• _Texto proporcionado_
Una de las aventuras mas flipantes de nuestras vidas ha sido sin duda atravesar el segundo país mas grande del Planeta, Canada, desde Vancouver hasta Montreal en autostop.
Durante 50 días nuestras vidas se llenaron de anécdotas, generosidad, ayuda, hospitalidad y nuevos amigos.
Durante nuestro periplo, en el que fuimos disfrutando de las destinaciones e incluso de trabajar por una temporada en Pecticton, fuimos ayudados por 45 COCHES Y/CAMIONES Hasta que pudimos llegar a Montreal.
6500 KM parecieran imposibles, pero la mente y el esfuerzo por lograr el objetivo fueron mas fuertes. En cada kilómetro fuimos felices, la amabilidad de la gente para cogernos y ayudarnos en nuestra aventura nos llenaba de vida, las horas y horas apostados en los bordes de las mas diversas carreteras nos hicieron mas fuertes y alegres, la paciencia se convirtió en compañera y la alegría al ver cada coche o camión pararse fue indescriptible.
Atravesar un país como este de tan diversos paisajes fue un sueño hecho ya realidad, nunca olvidare cada cara que nos ayudo, nunca olvidare que esas personas, con su oferta de amabilidad nos dieron un regalo para toda la vida, el de creer que todo sigue siendo posible, sólo hay que tener TIEMPO.
Gracias a cada uno de vosotros, verdaderos artífices de este viaje, entre todos hemos conseguido seguir viajando de distintas maneras.
Aquí el periplo:
Vancouver-Nanaiamo
Nanaimo-Victoria
Victoria - Tofino
Tofino- Vancouver
Vancouver- Skawamus chief.

• _Datos proporcionados_
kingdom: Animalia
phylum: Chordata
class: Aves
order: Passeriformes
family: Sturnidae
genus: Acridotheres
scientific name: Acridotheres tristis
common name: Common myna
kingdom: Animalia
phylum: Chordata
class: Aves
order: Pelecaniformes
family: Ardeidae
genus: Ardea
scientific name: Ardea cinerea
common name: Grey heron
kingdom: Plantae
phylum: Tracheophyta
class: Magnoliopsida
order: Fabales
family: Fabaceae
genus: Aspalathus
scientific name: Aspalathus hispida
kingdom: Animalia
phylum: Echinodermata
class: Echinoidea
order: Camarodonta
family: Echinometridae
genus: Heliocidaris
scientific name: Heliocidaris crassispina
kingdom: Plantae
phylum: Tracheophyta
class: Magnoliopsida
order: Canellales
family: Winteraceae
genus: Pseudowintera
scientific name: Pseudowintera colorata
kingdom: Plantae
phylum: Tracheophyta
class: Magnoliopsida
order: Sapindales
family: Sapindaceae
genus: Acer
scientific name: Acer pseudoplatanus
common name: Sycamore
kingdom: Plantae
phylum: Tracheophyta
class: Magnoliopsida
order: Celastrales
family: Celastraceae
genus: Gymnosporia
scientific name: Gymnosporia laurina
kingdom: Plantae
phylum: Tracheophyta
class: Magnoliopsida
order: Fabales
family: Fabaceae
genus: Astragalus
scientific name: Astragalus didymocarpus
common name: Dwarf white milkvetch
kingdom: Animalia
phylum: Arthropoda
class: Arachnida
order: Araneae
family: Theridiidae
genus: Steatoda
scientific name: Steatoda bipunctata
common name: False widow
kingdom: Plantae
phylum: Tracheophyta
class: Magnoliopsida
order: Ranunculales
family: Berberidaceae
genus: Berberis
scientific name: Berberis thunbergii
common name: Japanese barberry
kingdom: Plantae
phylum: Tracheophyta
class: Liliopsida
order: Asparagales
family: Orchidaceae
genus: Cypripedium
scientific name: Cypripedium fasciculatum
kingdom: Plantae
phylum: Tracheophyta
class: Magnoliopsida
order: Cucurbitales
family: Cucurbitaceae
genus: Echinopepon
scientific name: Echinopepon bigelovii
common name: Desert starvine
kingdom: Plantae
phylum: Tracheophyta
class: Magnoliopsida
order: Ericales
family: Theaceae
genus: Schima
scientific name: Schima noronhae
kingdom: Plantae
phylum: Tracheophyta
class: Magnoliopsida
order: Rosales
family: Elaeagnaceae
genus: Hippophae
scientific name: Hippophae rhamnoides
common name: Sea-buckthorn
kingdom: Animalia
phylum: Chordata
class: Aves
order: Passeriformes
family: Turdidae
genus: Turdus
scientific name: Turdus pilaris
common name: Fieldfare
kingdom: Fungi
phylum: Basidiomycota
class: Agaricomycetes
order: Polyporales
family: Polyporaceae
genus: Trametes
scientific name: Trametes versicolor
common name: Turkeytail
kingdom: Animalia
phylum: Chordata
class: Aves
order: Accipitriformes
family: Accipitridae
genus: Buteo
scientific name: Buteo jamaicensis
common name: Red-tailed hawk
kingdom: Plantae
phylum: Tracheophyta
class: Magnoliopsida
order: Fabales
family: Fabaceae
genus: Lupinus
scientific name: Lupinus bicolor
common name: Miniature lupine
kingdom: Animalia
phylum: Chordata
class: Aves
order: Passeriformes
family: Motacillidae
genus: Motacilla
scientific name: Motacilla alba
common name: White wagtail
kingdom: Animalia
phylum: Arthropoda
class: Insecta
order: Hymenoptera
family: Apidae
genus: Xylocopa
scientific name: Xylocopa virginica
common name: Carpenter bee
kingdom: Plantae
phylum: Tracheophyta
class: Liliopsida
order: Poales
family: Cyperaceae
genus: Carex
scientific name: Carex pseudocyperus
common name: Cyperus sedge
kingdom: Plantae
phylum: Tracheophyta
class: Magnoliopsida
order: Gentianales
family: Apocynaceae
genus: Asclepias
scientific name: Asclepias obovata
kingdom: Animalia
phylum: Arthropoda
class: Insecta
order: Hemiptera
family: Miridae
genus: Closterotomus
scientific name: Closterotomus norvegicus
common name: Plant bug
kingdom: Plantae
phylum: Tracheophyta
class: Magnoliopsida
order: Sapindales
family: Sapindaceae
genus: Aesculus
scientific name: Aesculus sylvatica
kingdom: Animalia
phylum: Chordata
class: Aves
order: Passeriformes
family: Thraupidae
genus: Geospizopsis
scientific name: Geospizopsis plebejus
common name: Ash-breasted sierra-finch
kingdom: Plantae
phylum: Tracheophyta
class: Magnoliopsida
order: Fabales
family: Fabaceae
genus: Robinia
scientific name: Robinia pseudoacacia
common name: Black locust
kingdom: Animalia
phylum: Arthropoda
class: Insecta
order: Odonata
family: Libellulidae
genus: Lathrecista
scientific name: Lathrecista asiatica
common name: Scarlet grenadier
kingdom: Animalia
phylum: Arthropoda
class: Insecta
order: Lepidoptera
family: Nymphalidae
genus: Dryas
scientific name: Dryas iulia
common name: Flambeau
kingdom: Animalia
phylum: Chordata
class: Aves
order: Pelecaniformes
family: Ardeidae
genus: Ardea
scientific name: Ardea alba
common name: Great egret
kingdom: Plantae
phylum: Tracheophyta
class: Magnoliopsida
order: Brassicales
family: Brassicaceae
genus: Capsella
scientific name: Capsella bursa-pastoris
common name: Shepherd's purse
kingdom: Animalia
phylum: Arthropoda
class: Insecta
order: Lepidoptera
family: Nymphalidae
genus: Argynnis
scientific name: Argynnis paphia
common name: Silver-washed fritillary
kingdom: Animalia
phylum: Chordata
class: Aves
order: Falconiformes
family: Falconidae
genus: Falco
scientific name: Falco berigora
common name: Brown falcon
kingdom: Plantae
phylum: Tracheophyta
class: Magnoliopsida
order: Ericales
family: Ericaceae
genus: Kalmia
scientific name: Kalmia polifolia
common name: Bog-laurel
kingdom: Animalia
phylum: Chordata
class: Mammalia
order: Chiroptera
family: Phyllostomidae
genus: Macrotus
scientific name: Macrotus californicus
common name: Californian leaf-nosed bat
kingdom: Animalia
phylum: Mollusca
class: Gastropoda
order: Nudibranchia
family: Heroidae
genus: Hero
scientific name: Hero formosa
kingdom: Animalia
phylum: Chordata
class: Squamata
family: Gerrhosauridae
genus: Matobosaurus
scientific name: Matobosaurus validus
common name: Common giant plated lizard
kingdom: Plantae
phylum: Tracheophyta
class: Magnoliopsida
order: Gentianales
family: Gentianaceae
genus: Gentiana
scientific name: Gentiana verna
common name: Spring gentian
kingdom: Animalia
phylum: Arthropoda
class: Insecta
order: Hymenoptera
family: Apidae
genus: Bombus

• _Preguntas propuestas_
A. Repite, del relato del viaje en autostop por Canadá, el fragmento que comienza con las palabras que contienen "6500 KM parecieran" y termina con "de distintas maneras.".
B. Según el relato del viaje en autostop por Canadá, ¿cuántos coches y camiones ayudaron a los viajeros hasta llegar a Montreal?
Los registros proceden de otra fuente.

• _Soluciones a continuación_
A.
6500 KM parecieran imposibles, pero la mente y el esfuerzo por lograr el objetivo fueron mas fuertes. En cada kilómetro fuimos felices, la amabilidad de la gente para cogernos y ayudarnos en nuestra aventura nos llenaba de vida, las horas y horas apostados en los bordes de las mas diversas carreteras nos hicieron mas fuertes y alegres, la paciencia se convirtió en compañera y la alegría al ver cada coche o camión pararse fue indescriptible.
Atravesar un país como este de tan diversos paisajes fue un sueño hecho ya realidad, nunca olvidare cada cara que nos ayudo, nunca olvidare que esas personas, con su oferta de amabilidad nos dieron un regalo para toda la vida, el de creer que todo sigue siendo posible, sólo hay que tener TIEMPO.
Gracias a cada uno de vosotros, verdaderos artífices de este viaje, entre todos hemos conseguido seguir viajando de distintas maneras.

B. Los ayudaron 45 coches y camiones.